# heres a pic



## Aefr (Jul 20, 2014)

I thought id post a pic for you all to check out. Hope you like it.


----------



## Blade (Jun 5, 2014)

Nice kill!
Those bands look pretty long... you go full butterfly for hunting or are you just really tall?


----------



## August West (Jan 21, 2012)

Nice set up, love that natural. Nice shooting too.


----------



## ghost0311/8541 (Jan 6, 2013)

Good job.


----------



## Charles (Aug 26, 2010)

Nice looking shooter, and a good shot.

Cheers .... Charles


----------



## Aries666 (Feb 22, 2014)

Nice shot! I'm surprised its head didn't explode after getting hit with a full sized marble! Looks like a nice clean kill to me my friend


----------



## wolf98 (Mar 2, 2014)

nice shot and a good Meal


----------



## justin9900 (Mar 4, 2014)

dead center


----------



## Aefr (Jul 20, 2014)

Thanks guys! I'm glad you liked it.


----------



## Aefr (Jul 20, 2014)

Blade said:


> Nice kill!
> Those bands look pretty long... you go full butterfly for hunting or are you just really tall?

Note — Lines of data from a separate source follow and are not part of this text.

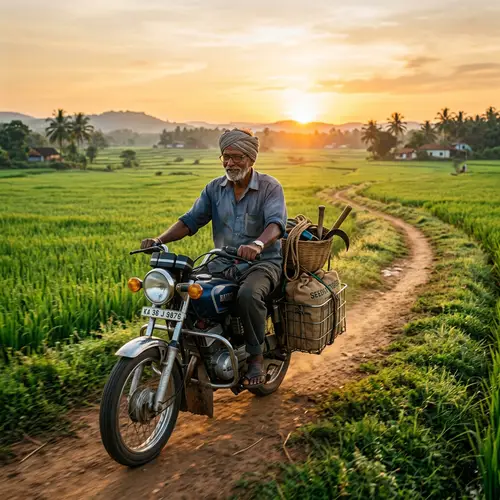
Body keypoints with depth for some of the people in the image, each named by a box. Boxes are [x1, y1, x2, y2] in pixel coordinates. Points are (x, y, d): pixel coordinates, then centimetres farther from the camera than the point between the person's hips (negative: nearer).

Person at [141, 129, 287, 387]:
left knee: (248, 295, -37)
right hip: (222, 264, 5)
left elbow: (276, 222, -22)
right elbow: (191, 220, 3)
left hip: (263, 261, -4)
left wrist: (258, 244, -45)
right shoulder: (214, 188, 9)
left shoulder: (270, 187, -5)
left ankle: (255, 355, -12)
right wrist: (160, 239, -15)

I think its called 3/4 butterfly here on the forum. It was a snap shot that had this one tumbling through the air though.


----------



## ShadyBeach (May 28, 2014)

Good shot! I didn't think you could kill a squirrel with a marble... Wow!


----------



## Sharpshooter II (Apr 15, 2014)

Great little shooter


----------



## kenyaslinger (Jun 27, 2013)

Good shot! Whats the weight of the marble?


----------



## Aefr (Jul 20, 2014)

The marbles vary in weight, 5 or 6 grams. That's about 80 grains or more a piece.


----------